The foreign exchange market closed on Thursday with dollar appreciating by 67 kobo to an average rate of N376 from N376.67k per dollar traded in the morning at the black market.
The market was gripped with low activities as demand was gradually declining occasioned by travel restrictions by the Federal Government.

Investigation shows that dollar strengthened by N2 at Eko Hotel in Lagos to close at N376 from N378 in the morning.

However, it traded the same at N375 and N377 at the black market in Festac and Apapa axis of Lagos State.

NT-bills market ended the trading session on a positive note on Thursday, with average yields declining by 16 bps to 3.66 percent; the average OMO yields declined by 7 bps to 16.61 percent, according to a report by FSDH research.

The Overnight (O/N) rate declined by 5.30 percent to close at 5.90 percent on Thursday. Also, the Open Buy Back (OBB) rate declined by 5.20 percent to close at 5.20 percent.
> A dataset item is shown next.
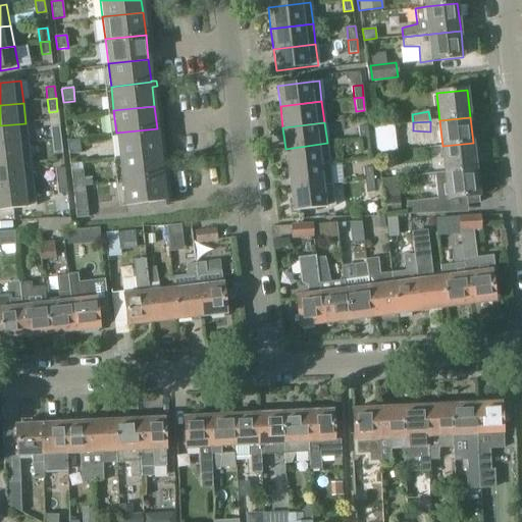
[(0,125),(0,147),(29,144),(25,123),(0,125)]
A report by Afrinvest Securities Limited noted that last week Thursday, pockets of unfilled bids filtered into the market owing to improved system liquidity from OMO maturities (N223.7bn) coupled with no OMO auction sales by the CBN. Most of the demand was skewed to medium-term maturities, particularly the 12-Nov-20 (-81bps), 29-Oct-20(-63bps) and 15-Oct-20(-63bps) instruments. As a result, average yield across tenors dropped marginally to 3.9 percent from 4.0 percent the previous week.